Captain Swing has less politics than former releases, and the old voice and guitar, with not much else added, has given way to a busier instrumentation.

Shocked is reluctant to talk about her songwriting process, pleading voodoo. Inspiration—surprise—was responsible for “Anchorage,” the single lifted off Short Sharp Shocked, she says. Craft plays a smaller part, and she says nebulously that the song has “gotta swing.”

That fits in neatly with the album’s title, primarily a paean to the leader of a South England laborers’ revolt who encouraged arson attacks on farms.

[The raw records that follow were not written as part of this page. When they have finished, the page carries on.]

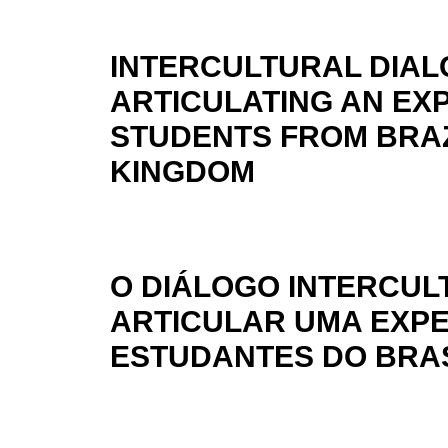
INTERCULTURAL DIAL
ARTICULATING AN EX
STUDENTS FROM BRAZ
KINGDOM
O DIÁLOGO INTERCU
ARTICULAR UMA EXPE
ESTUDANTES DO BRAS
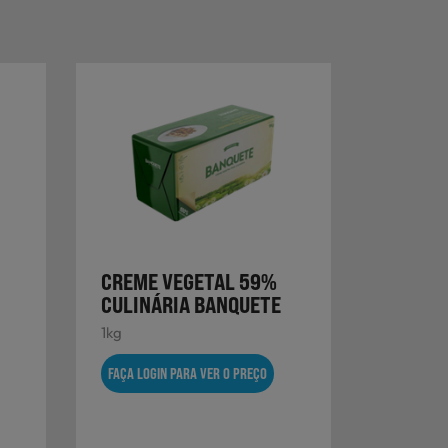
CREME VEGETAL 59%
CULINÁRIA BANQUETE
1kg
FAÇA LOGIN PARA VER O PREÇO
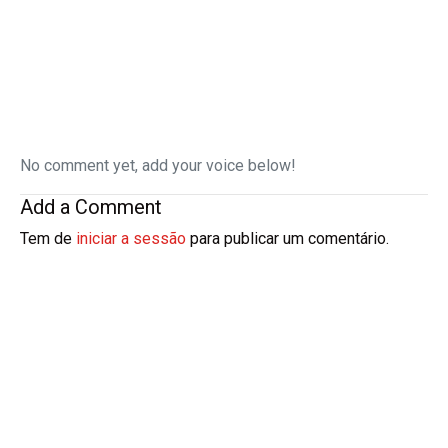
No comment yet, add your voice below!
Add a Comment
Tem de
iniciar a sessão
para publicar um comentário.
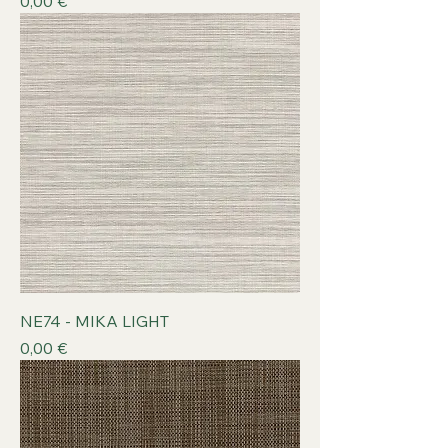
Prix
0,00 €
NE74 - MIKA LIGHT
Prix
0,00 €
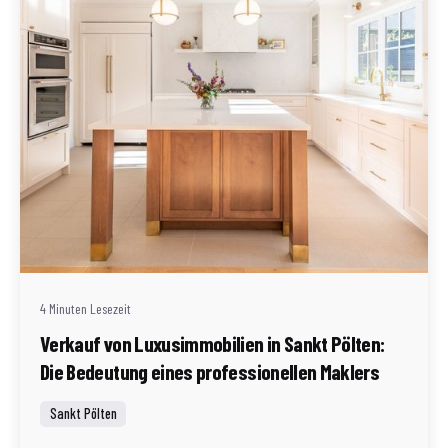
Geschrieben von
Redaktion Immofragen Sankt Pölten Stadt / Land
(AT)
4 Minuten Lesezeit
Verkauf von Luxusimmobilien in Sankt Pölten:
Die Bedeutung eines professionellen Maklers
Sankt Pölten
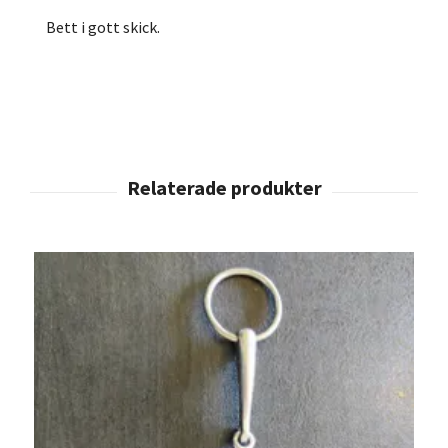
Bett i gott skick.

She found out about Captain Swing, folk hero, through a close friend, Billy Bragg.

Although the two call themselves “the Donny and Marie of the left,” Shocked doesn’t take to the suggestion that she and Bragg look somewhat alike, even if it is just the way they dress. “Visually?” she says, incredulously. “Oh—that’s an insult.”

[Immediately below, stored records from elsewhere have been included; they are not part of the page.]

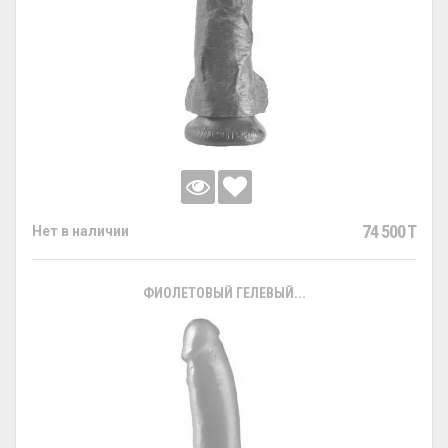
74 500 T
Нет в наличии
ФИОЛЕТОВЫЙ ГЕЛЕВЫЙ...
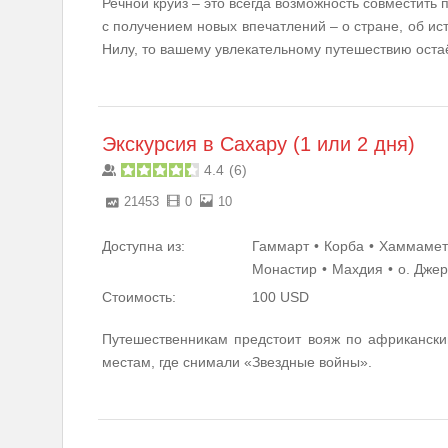
Речной круиз – это всегда возможность совместить
с получением новых впечатлений – о стране, об ист
Нилу, то вашему увлекательному путешествию остаё
Экскурсия в Сахару (1 или 2 дня)
4.4
(
6
)
21453
0
10
Доступна из:
Гаммарт
Корба
Хаммамет
Монастир
Махдия
о. Дже
Стоимость:
100 USD
Путешественникам предстоит вояж по африканск
местам, где снимали «Звездные войны».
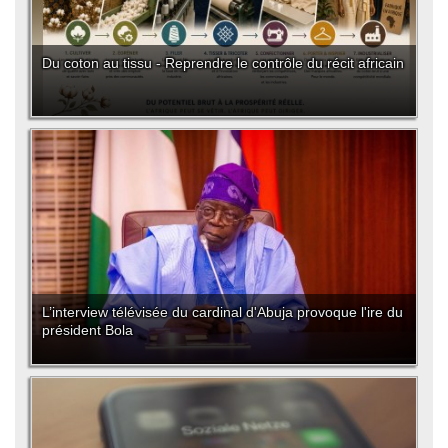
Du coton au tissu - Reprendre le contrôle du récit africain
L’interview télévisée du cardinal d'Abuja provoque l'ire du
président Bola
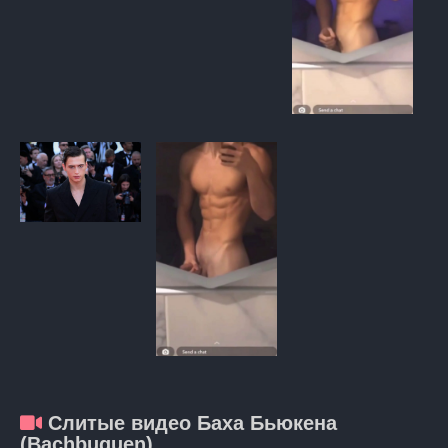
Слитые видео Баха Бьюкена
(Bachbuquen)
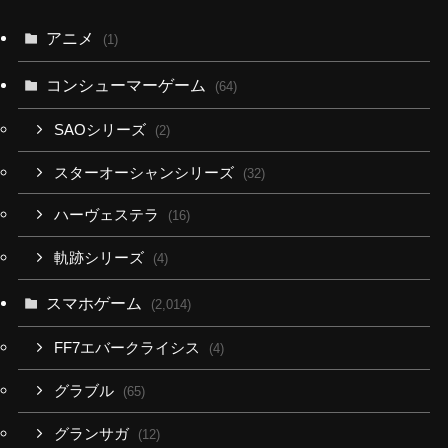
アニメ
(1)
コンシューマーゲーム
(64)
SAOシリーズ
(2)
スターオーシャンシリーズ
(32)
ハーヴェステラ
(16)
軌跡シリーズ
(4)
スマホゲーム
(2,014)
FF7エバークライシス
(4)
グラブル
(65)
グランサガ
(12)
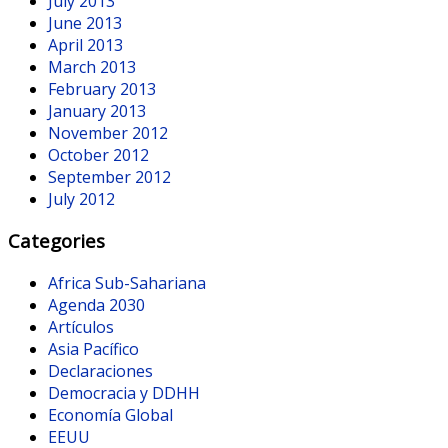
July 2013
June 2013
April 2013
March 2013
February 2013
January 2013
November 2012
October 2012
September 2012
July 2012
Categories
Africa Sub-Sahariana
Agenda 2030
Artículos
Asia Pacífico
Declaraciones
Democracia y DDHH
Economía Global
EEUU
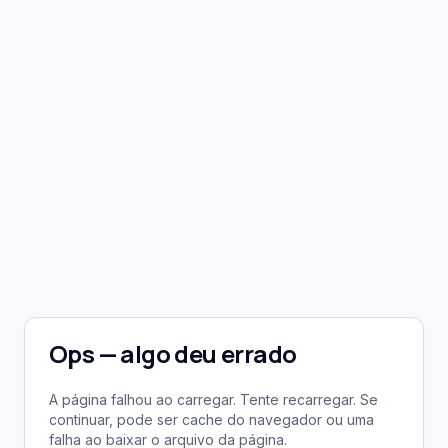
Ops — algo deu errado
A página falhou ao carregar. Tente recarregar. Se
continuar, pode ser cache do navegador ou uma
falha ao baixar o arquivo da página.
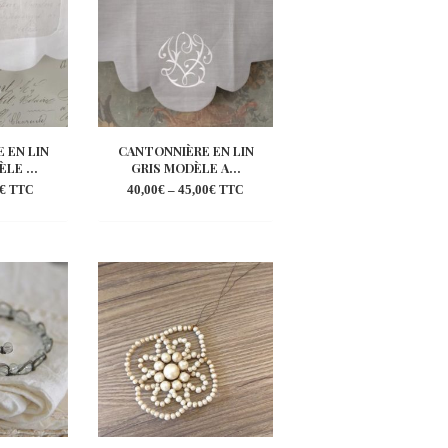
 EN LIN
CANTONNIÈRE EN LIN
LE ...
GRIS MODÈLE A...
€
40,00
€
–
45,00
€
TTC
TTC
outer
Ajouter
la
à la
shlist
wishlist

Next year, Shocked hope to collaborate with Paul Simon on an as-yet defined project. She puts the likelihood at about 10 percent, breathing, “he’s God.”

Now, during her UK tour, she’s on a heavy publicity trip, and admits she’s finding it difficult to answer questions about herself when all she wants to do is talk politics. “I’m quite shy and lacking social skills, but if the subject turns to politics, I’m fascinated by what other people think, and I’m fascinated to express my own ideas and get into debates. I just don’t feel that way about my own personal life.

“I don’t know why, but I like telling stories. I feel that I have a lot to say, that makes me unique in comparison to people who have nothing to say but can’t seem to shut up.”

Michelle Shocked plays Dallas Brooks Hall on Wednesday 3, January. Tickets through Bass.